DABEST is a package for Data Analysis using Bootstrap-Coupled ESTimation.

Estimation statistics are a simple framework that avoids the pitfalls of significance testing. It employs familiar statistical concepts such as means, mean differences, and error bars. More importantly, it focuses on the effect size of one’s experiment or intervention, rather than succumbing to a false dichotomy engendered by P values.

An estimation plot comprises two key features.

  1. It presents all data points as a swarm plot, ordering each point to display the underlying distribution.

  2. It illustrates the effect size as a bootstrap 95% confidence interval on a separate but aligned axis.

The five kinds of estimation
plots

DABEST powers estimationstats.com, allowing everyone access to high-quality estimation plots.

Installation

This package is tested on Python 3.8 and onwards. It is highly recommended to download the Anaconda distribution of Python in order to obtain the dependencies easily.

You can install this package via pip.

To install, at the command line run

pip install dabest

You can also clone this repo locally.

Then, navigate to the cloned repo in the command line and run

pip install .

Usage

import pandas as pd
import dabest

# Load the iris dataset. This step requires internet access.
iris = pd.read_csv("https://github.com/mwaskom/seaborn-data/raw/master/iris.csv")

# Load the above data into `dabest`.
iris_dabest = dabest.load(data=iris, x="species", y="petal_width",
                          idx=("setosa", "versicolor", "virginica"))
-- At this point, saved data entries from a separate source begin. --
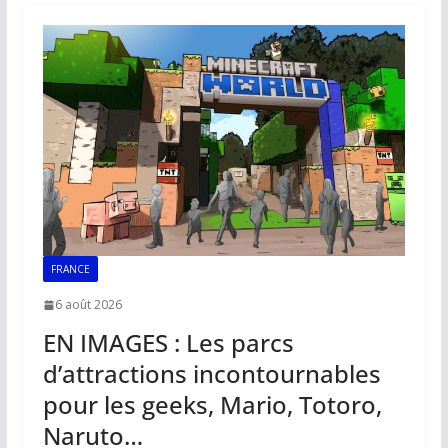
o
A
dI
Li
er
o
p
n
n
k
p
k
FRANCE
6 août 2026
EN IMAGES : Les parcs
d’attractions incontournables
pour les geeks, Mario, Totoro,
Naruto…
# Produce a Cumming estimation plot.
iris_dabest.mean_diff.plot();

A Cumming estimation plot of petal width from the iris
dataset

Please refer to the official tutorial for more useful code snippets.

How to cite

Moving beyond P values: Everyday data analysis with estimation plots

Joses Ho, Tayfun Tumkaya, Sameer Aryal, Hyungwon Choi, Adam Claridge-Chang

Nature Methods 2019, 1548-7105. 10.1038/s41592-019-0470-3

Paywalled publisher site; Free-to-view PDF

Bugs

Please report any bugs on the issue page.

Contributing

All contributions are welcome; please read the Guidelines for contributing first.

We also have a Code of Conduct to foster an inclusive and productive space.
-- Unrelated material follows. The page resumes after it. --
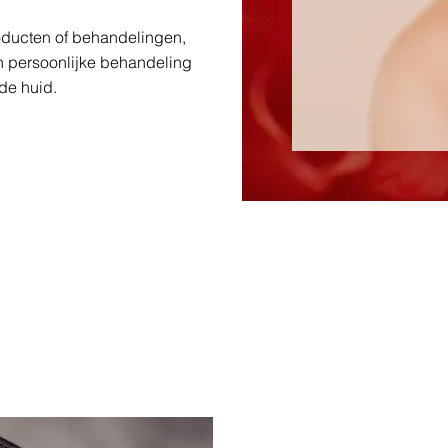
oducten of behandelingen,
 persoonlijke behandeling
de huid.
A wish list for new features

If you have any specific comments and ideas for new features that you would like to share with us, please read the Guidelines for contributing, create a new issue using Feature request template or create a new post in our Google Group.

Acknowledgements

We would like to thank alpha testers from the Claridge-Chang lab: Sangyu Xu, Xianyuan Zhang, Farhan Mohammad, Jurga Mituzaitė, and Stanislav Ott.

Testing

To test DABEST, you need to install pytest and nbdev.

The test suite ensures that the bootstrapping functions and the plotting functions perform as expected.

For detailed information, please refer to the test folder

DABEST in other languages

DABEST is also available in R (dabestr) and Matlab (DABEST-Matlab).